Собственно, именно в рамках войны “левых курдов” с “черными запрещенными” и взошла звезда Мазлума Абди, который в 2014-15 гг. возглавил героическую и победоносную оборону своего родного города Кобани от наступления армии запрещённого ИГИЛ, отказавшись отступить несмотря на настойчивые рекомендации американского командования.

К слову, об американцах. За свою карьеру главнокомандующего YPG, а затем и Сирийских Демократических Сил (SDF), - широкого альянса ополчений и вооруженных групп, в котором YPG играет ведущую роль, - Мазлум участвовал в переговорах не только с американцами, но и с представителями Ирана, России и, собственно, режима Башара Асада, демонстрируя готовность к сотрудничеству абсолютно с любыми силами в борьбе с опасностью реакционного исламизма и ради реализации принципов самоопределения и самоуправления.

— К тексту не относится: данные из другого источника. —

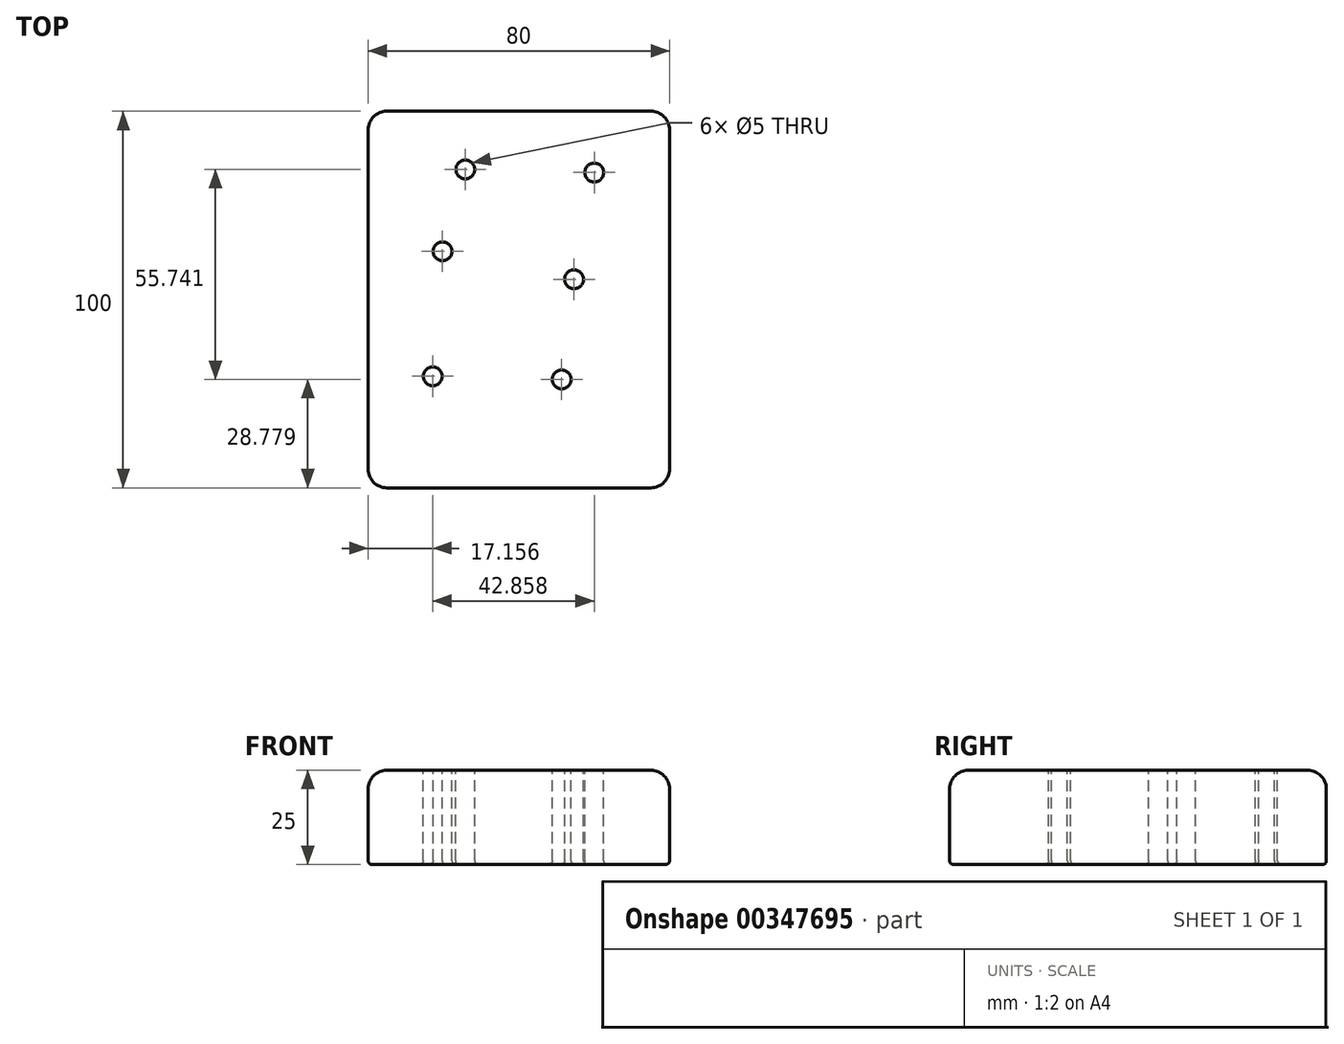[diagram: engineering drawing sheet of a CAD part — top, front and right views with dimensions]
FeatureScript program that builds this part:
annotation { "Feature Type Name" : "Feature", "Feature Type Description" : "" }
export const myFeature = defineFeature(function(context is Context, id is Id, definition is map)
    precondition{}
    {
        {
            var Q0;
            Q0=qCreatedBy(makeId("Top.planeOp"),FACE);
            var sketch = newSketch(context, id + "F0", { "sketchPlane" : qUnion([Q0])});
            skLineSegment(sketch, "E0.bottom", {"start": v(-40, -50) * mm, "end": v(40, -50) * mm});
            skLineSegment(sketch, "E0.top", {"start": v(-40, 50) * mm, "end": v(40, 50) * mm});
            skLineSegment(sketch, "E0.left", {"start": v(-40, -50) * mm, "end": v(-40, 50) * mm});
            skLineSegment(sketch, "E0.right", {"start": v(40, -50) * mm, "end": v(40, 50) * mm});
            skPoint(sketch, "E0.middle", {"position": v(0, 0) * mm});
            skSolve(sketch);
        }
        {
            var Q0;
            Q0=makeQuery(id+"F0.imprint","IMPRINT",FACE,{"disambiguationData":[TD([[makeQuery(id+"F0.imprint","IMPRINT",EDGE,{"derivedFrom":sQuery(id+"F0.wireOp",EDGE,"E0.bottom")}),1.0]])]});
            extrude(context, id + "F1", {"entities" : qUnion([Q0]), "depth" : 25 * mm});
        }
        {
            var Q0;
            Q0=makeQuery(id+"F1.opExtrude","CAP_FACE",FACE,{"disambiguationData":[OSD([sQuery(id+"F0.wireOp",EDGE,"E0.bottom"),sQuery(id+"F0.wireOp",EDGE,"E0.top"),sQuery(id+"F0.wireOp",EDGE,"E0.left"),sQuery(id+"F0.wireOp",EDGE,"E0.right")])],"isStart":false});
            var sketch = newSketch(context, id + "F2", { "sketchPlane" : qUnion([Q0])});
            skPoint(sketch, "E1", {"position": v(20.01, 33.7) * mm});
            skPoint(sketch, "E2", {"position": v(-14.2, 34.52) * mm});
            skPoint(sketch, "E3", {"position": v(14.65, 5.35) * mm});
            skPoint(sketch, "E4", {"position": v(-20.25, 12.78) * mm});
            skPoint(sketch, "E5", {"position": v(-22.84, -20.4) * mm});
            skPoint(sketch, "E6", {"position": v(11.37, -21.22) * mm});
            skSolve(sketch);
        }
        {
            var Q0;
            Q0=sQuery(id+"F2.wireOp",VERTEX,"E1");
            var Q1;
            Q1=sQuery(id+"F2.wireOp",VERTEX,"E2");
            var Q2;
            Q2=sQuery(id+"F2.wireOp",VERTEX,"E4");
            var Q3;
            Q3=sQuery(id+"F2.wireOp",VERTEX,"E3");
            var Q4;
            Q4=sQuery(id+"F2.wireOp",VERTEX,"E6");
            var Q5;
            Q5=sQuery(id+"F2.wireOp",VERTEX,"E5");
            var Q6;
            Q6=makeQuery(id+"F1.opExtrude","SWEPT_BODY",BODY,{"disambiguationData":[OSD([sQuery(id+"F0.wireOp",EDGE,"E0.bottom"),sQuery(id+"F0.wireOp",EDGE,"E0.top"),sQuery(id+"F0.wireOp",EDGE,"E0.left"),sQuery(id+"F0.wireOp",EDGE,"E0.right")])]});
            hole(context, id + "F3", {"style" : HoleStyle.SIMPLE, "endStyle" : HoleEndStyle.THROUGH, "holeDiameter" : 5 * mm, "isTappedThrough" : true, "tappedDepth" : 12 * mm, "tapClearance" : 3, "locations" : qUnion([Q0, Q1, Q2, Q3, Q4, Q5]), "scope" : qUnion([Q6])});
        }
        {
            var Q0;
            Q0=makeQuery(id+"F1.opExtrude","CAP_EDGE",EDGE,{"disambiguationData":[OSD([sQuery(id+"F0.wireOp",EDGE,"E0.left")])],"isStart":false});
            var Q1;
            Q1=makeQuery(id+"F1.opExtrude","CAP_EDGE",EDGE,{"disambiguationData":[OSD([sQuery(id+"F0.wireOp",EDGE,"E0.top")])],"isStart":false});
            var Q2;
            Q2=makeQuery(id+"F1.opExtrude","CAP_EDGE",EDGE,{"disambiguationData":[OSD([sQuery(id+"F0.wireOp",EDGE,"E0.right")])],"isStart":false});
            var Q3;
            Q3=makeQuery(id+"F1.opExtrude","CAP_EDGE",EDGE,{"disambiguationData":[OSD([sQuery(id+"F0.wireOp",EDGE,"E0.bottom")])],"isStart":false});
            var Q4;
            Q4=makeQuery(id+"F1.opExtrude","SWEPT_EDGE",EDGE,{"disambiguationData":[OSD([sQuery(id+"F0.wireOp",EDGE,"E0.top"),sQuery(id+"F0.wireOp",EDGE,"E0.left")])]});
            var Q5;
            Q5=makeQuery(id+"F1.opExtrude","SWEPT_EDGE",EDGE,{"disambiguationData":[OSD([sQuery(id+"F0.wireOp",EDGE,"E0.bottom"),sQuery(id+"F0.wireOp",EDGE,"E0.left")])]});
            var Q6;
            Q6=makeQuery(id+"F1.opExtrude","SWEPT_EDGE",EDGE,{"disambiguationData":[OSD([sQuery(id+"F0.wireOp",EDGE,"E0.bottom"),sQuery(id+"F0.wireOp",EDGE,"E0.right")])]});
            var Q7;
            Q7=makeQuery(id+"F1.opExtrude","SWEPT_EDGE",EDGE,{"disambiguationData":[OSD([sQuery(id+"F0.wireOp",EDGE,"E0.top"),sQuery(id+"F0.wireOp",EDGE,"E0.right")])]});
            fillet(context, id + "F4", {"entities" : qUnion([Q0, Q1, Q2, Q3, Q4, Q5, Q6, Q7]), "radius" : 5 * mm, "tangentPropagation" : true, "allowEdgeOverflow" : false});
        }
        {
            var Q0;
            Q0=makeQuery(id+"F1.opExtrude","CAP_FACE",FACE,{"disambiguationData":[OSD([sQuery(id+"F0.wireOp",EDGE,"E0.bottom"),sQuery(id+"F0.wireOp",EDGE,"E0.top"),sQuery(id+"F0.wireOp",EDGE,"E0.left"),sQuery(id+"F0.wireOp",EDGE,"E0.right")])],"isStart":true});
            fillet(context, id + "F5", {"entities" : qUnion([Q0]), "radius" : 1 * mm, "tangentPropagation" : true, "allowEdgeOverflow" : false});
        }
    });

Это звучит диковато, но даже теперь, во время наступления запрещенной ХТШ, сопредседатель PYD Салих Муслим открыто высказался о том, что партия готова к политическому диалогу даже с этими людьми во имя достижения мира на сирийской земле. Видимо поэтому ныне YPG в отношении запрещенной ХТШ придерживается вооруженного нейтралитета, что контрастирует с позицией в отношении открыто управляемой Турцией Сирийской Национальной Армии, воспринимающейся автономной администрацией как оккупационная сила, имеющая целью изгнание или “арабизацию” курдов.

Но даже со своим “экзистенциальным врагом”, - Турцией, - Автономная администрация готова вести диалог (о чем Мазлум Абди заявил вчера на пресс-конференции). Собственно, переговорный процесс Рожавы с Турцией длился с 2012 по 2015 год, но даже его срыв и проведение турецкой армией операции “Оливковая ветвь” по зачистке своего приграничья от курдов в 2018 году не поставили точку в стремлении сирийских курдов найти компромисс с Анкарой.

Одним из очень ярких проявлений этой ориентации является инициированный Мазлумом в 2020 году процесс вывода несирийских элементов Рабочей Партии Курдистана в Ирак с целью, во-первых, снизить обеспокоенность Турции курдским самоуправлением (связь PYD с РПК является основным оправданием турецкой агрессии), а во-вторых, сбить местное напряжение по поводу политического господства “иностранцев”, многие из которых действительно занимают важные посты в структурах администрации. 

Формально обосновывалось это тем, что за прошедшие годы PYD-YPG сумели обучить сотни тысяч сирийцев, способных заменить опытные кадры РПК, которые сыграли решающую роль на первых этапах развития автономии.

Полагаю, помимо принципа “реальной политики” (т.е. ловкого маневрирования между внешними силами), в формировании такой оригинальной позиции играют роль старые (теперь уже старые) идеи Оджалана об отказе от вооруженной борьбы за политическую власть в пользу ненасильственной борьбы за идейное господство.
Сама РПК с 1993 года неоднократно прекращала огонь в одностороннем порядке, предлагая Турции переговоры об условиях демократизации и трансформации РПК в орган мирного преобразования общества, и PYD, в общем и целом, идет по такому же пути.

Сам Мазлум в одном из интервью сформулировал эту идею следующим образом: “Мы хотим чтобы люди поняли, что наша борьба и наша цель не связаны с властью. У нас нет стремления заполучить Сирию и контролировать ее. Мы хотим, чтобы люди знали что наша цель - освободить общество”.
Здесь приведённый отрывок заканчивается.